(Sharecast News) - RBC Capital Markets cut its price target on Hays on Thursday to 65p from 75p following the recruiter's second-quarter trading update a day earlier.

The bank said it was taking a more cautious view of near-term market recovery for Hays, noting that only about 15% of its countries by net fees are currently growing.

"Following Hays' fiscal Q2 (calendar Q4) trading update and commentary from key peers, we take down estimates to reflect ongoing challenging conditions, particularly in key Northern European markets, and assume that meaningful cyclical recovery is pushed out to calendar 2027," it said.

"Though there is cautious optimism around German fiscal stimulus kicking in later this year, confidence in the UK and France (circa 25% of group fees combined) is increasingly undermined by political dysfunction, and the whole region continues to suffer from counterproductive net zero zealotry and excessive regulation, in our view."

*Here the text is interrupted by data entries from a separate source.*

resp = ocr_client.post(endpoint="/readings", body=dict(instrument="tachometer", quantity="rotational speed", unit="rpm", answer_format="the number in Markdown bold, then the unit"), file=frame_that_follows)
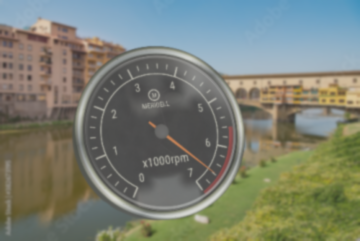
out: **6600** rpm
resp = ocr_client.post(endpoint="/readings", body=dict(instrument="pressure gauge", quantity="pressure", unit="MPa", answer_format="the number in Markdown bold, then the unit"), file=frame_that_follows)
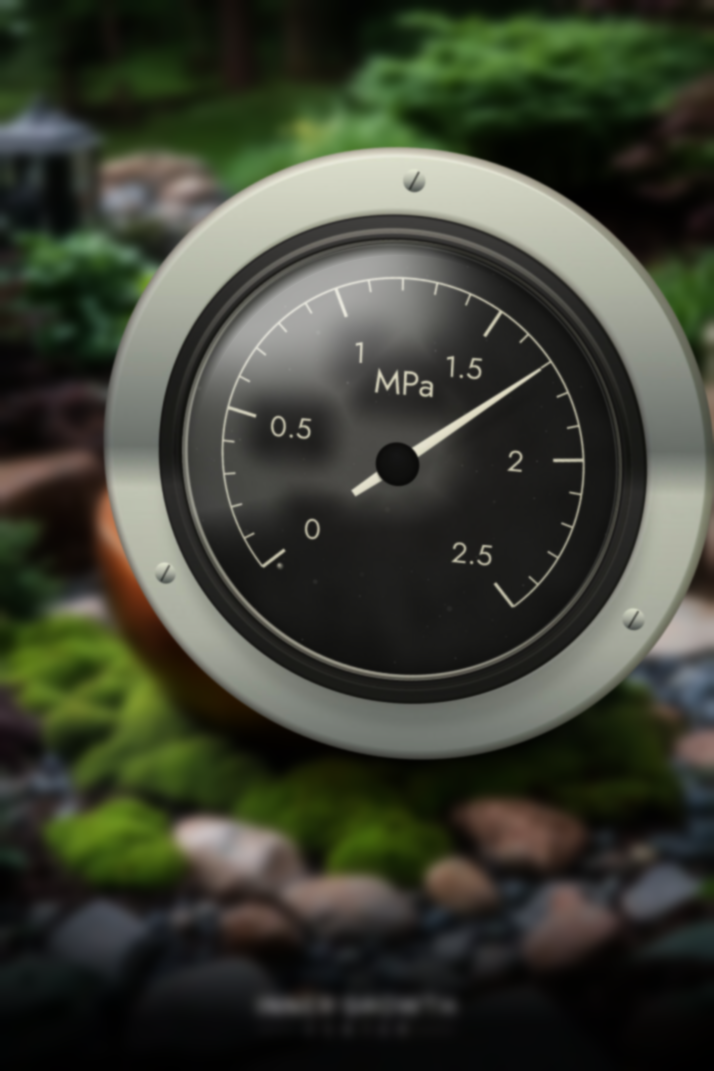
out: **1.7** MPa
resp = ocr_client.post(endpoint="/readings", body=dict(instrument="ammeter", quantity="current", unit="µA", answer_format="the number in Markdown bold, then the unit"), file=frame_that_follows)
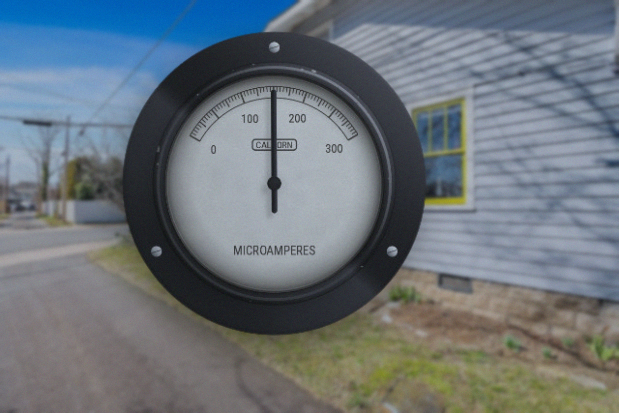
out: **150** µA
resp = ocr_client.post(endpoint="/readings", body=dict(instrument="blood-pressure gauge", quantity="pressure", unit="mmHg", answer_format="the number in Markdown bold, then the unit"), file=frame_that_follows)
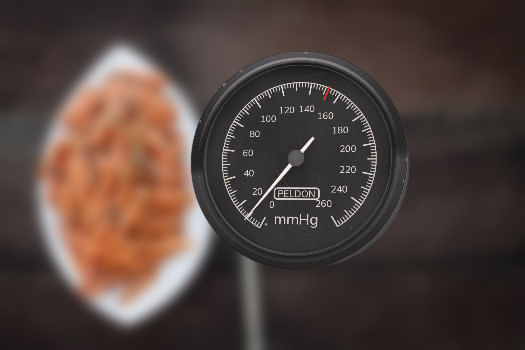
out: **10** mmHg
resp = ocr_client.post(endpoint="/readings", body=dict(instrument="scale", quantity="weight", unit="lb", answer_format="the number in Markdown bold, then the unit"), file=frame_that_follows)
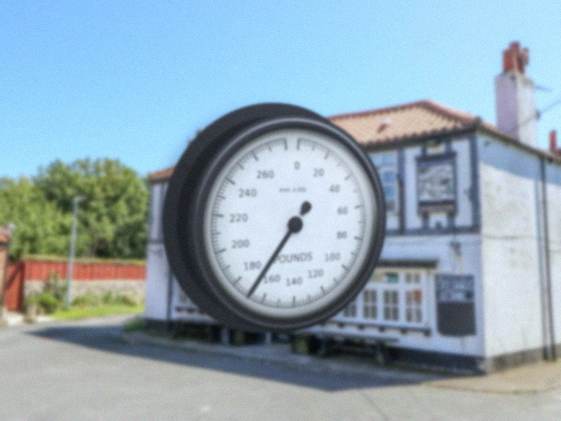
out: **170** lb
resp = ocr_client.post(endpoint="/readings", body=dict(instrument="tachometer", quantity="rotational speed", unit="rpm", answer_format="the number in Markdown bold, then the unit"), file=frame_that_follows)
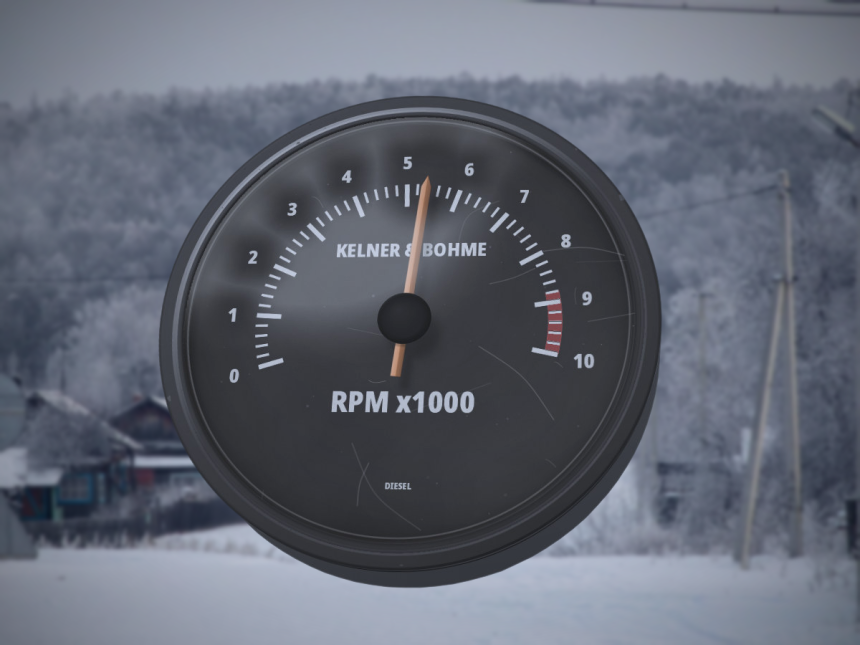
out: **5400** rpm
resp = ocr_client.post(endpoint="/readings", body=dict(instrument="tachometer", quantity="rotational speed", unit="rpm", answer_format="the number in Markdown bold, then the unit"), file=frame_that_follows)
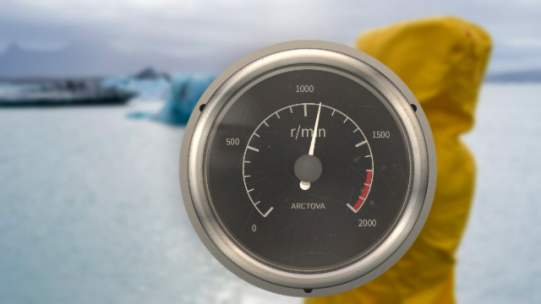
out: **1100** rpm
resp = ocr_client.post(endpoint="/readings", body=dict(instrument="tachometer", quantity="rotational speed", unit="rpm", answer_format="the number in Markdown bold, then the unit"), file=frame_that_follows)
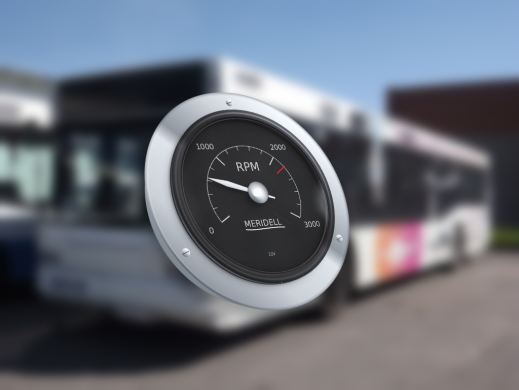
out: **600** rpm
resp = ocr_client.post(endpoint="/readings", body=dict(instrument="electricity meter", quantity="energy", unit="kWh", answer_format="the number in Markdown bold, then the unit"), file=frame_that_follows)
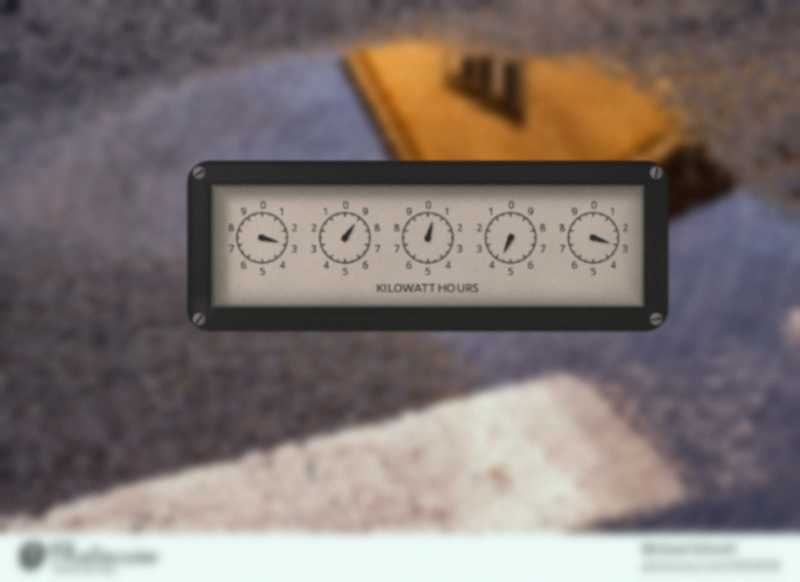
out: **29043** kWh
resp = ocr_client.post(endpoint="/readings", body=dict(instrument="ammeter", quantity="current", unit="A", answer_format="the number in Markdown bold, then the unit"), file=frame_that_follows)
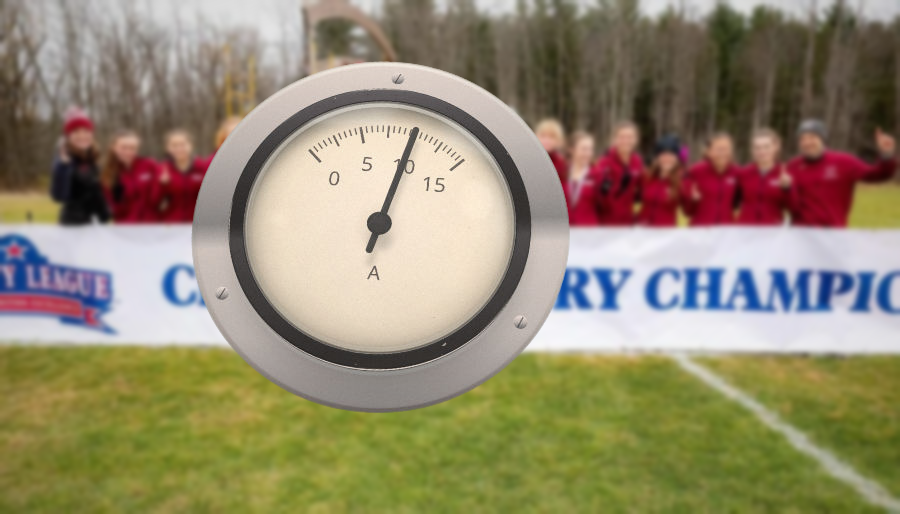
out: **10** A
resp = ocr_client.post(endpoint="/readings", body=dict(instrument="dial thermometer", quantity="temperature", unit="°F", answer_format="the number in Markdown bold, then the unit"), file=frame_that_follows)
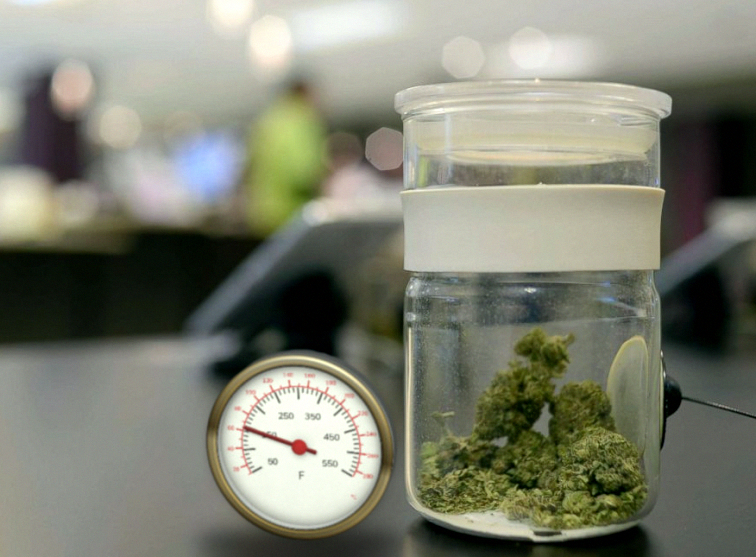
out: **150** °F
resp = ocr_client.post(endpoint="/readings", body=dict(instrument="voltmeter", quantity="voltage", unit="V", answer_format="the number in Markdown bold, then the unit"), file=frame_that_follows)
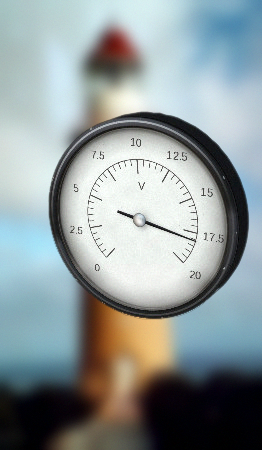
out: **18** V
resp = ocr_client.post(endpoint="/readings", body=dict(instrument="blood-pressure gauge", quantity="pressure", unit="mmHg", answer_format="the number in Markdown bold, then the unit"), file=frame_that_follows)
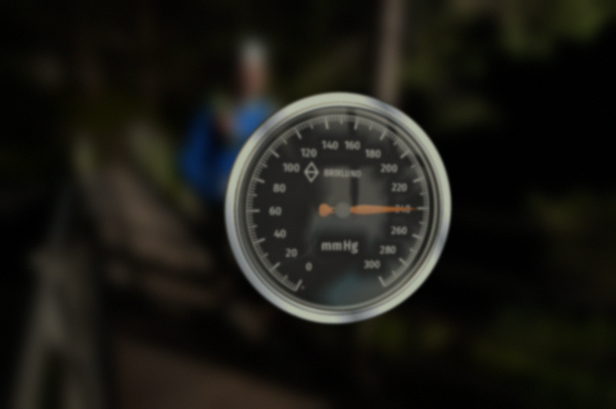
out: **240** mmHg
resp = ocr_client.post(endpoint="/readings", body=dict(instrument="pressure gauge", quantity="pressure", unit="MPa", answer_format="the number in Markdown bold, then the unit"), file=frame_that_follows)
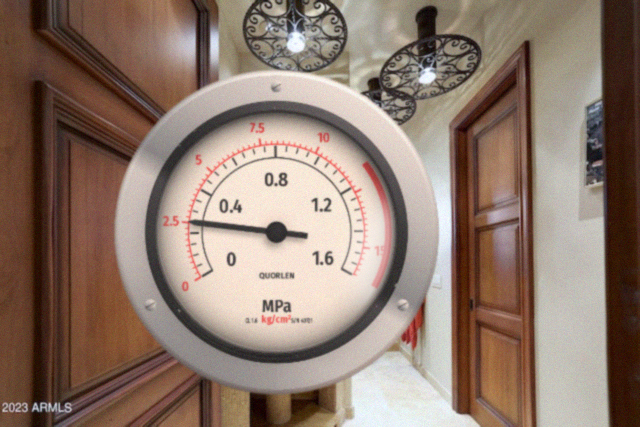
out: **0.25** MPa
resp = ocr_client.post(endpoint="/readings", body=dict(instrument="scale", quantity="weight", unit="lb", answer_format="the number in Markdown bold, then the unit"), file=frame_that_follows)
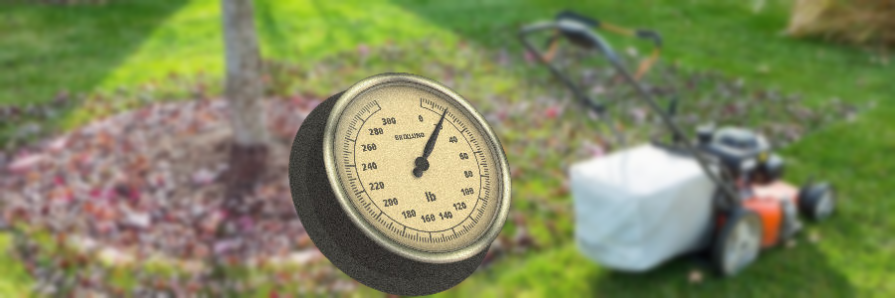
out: **20** lb
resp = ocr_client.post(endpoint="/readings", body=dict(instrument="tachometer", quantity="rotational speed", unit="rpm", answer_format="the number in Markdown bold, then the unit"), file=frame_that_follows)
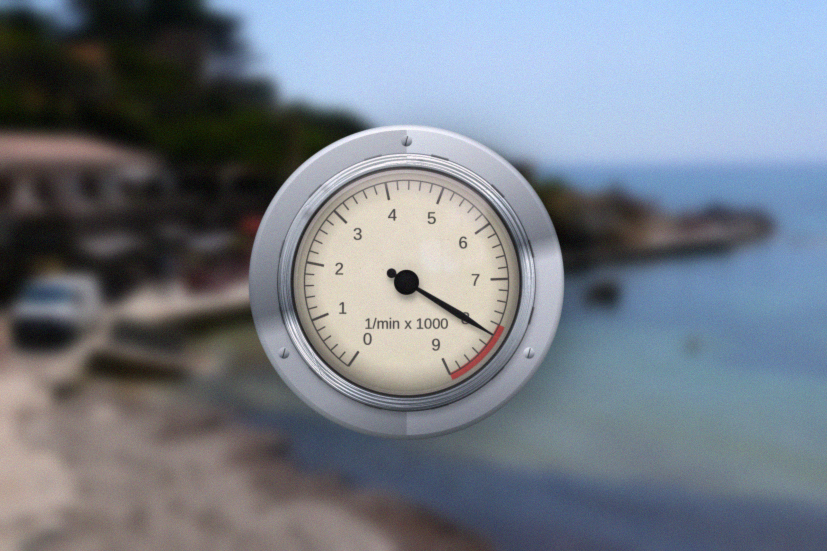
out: **8000** rpm
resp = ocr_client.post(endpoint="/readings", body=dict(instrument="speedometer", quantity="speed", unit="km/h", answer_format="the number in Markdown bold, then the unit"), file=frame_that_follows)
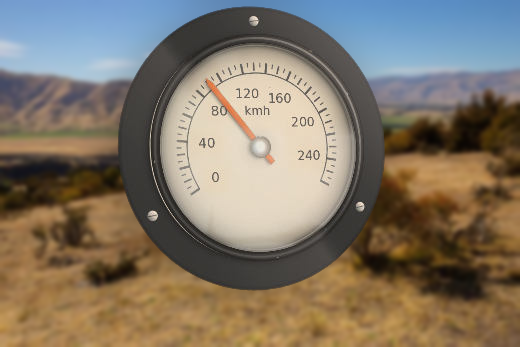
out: **90** km/h
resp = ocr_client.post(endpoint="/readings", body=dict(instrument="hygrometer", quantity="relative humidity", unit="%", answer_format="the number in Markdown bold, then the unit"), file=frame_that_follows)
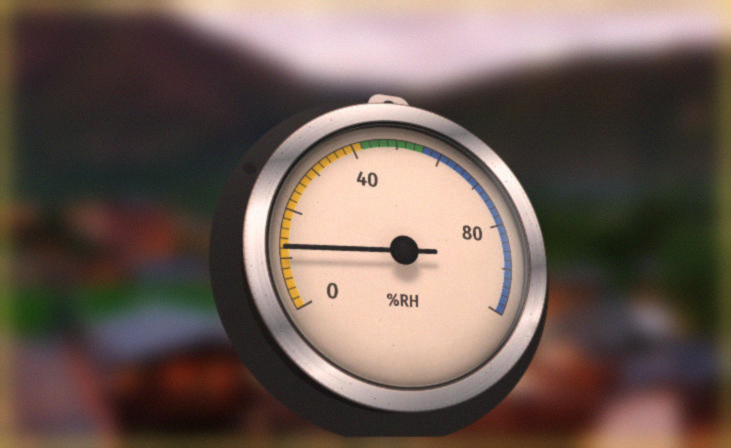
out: **12** %
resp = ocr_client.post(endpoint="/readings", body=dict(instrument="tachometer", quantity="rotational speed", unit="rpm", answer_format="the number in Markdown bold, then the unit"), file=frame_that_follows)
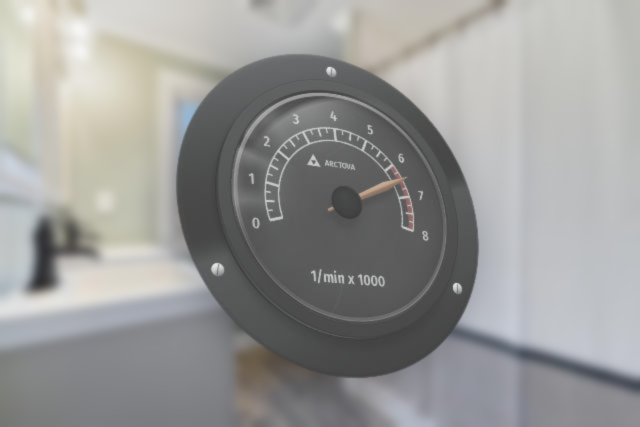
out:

The bank's earnings per share estimates for FY26, FY27 and FY28 fall by 9%, 30% and 33% respectively, with net fee cuts of 5% for FY26 and 12% for FY27 compounding the EBIT reductions as, it thinks, the company will seek to preserve capacity as best it can.

RBC maintained its 'outperform' rating on Hays. While it prefers key peer PageGroup on fundamentals, it said Hays remains too cheap to ignore.

At 1000 GMT, Hays shares were down 3.1% at 46.90p.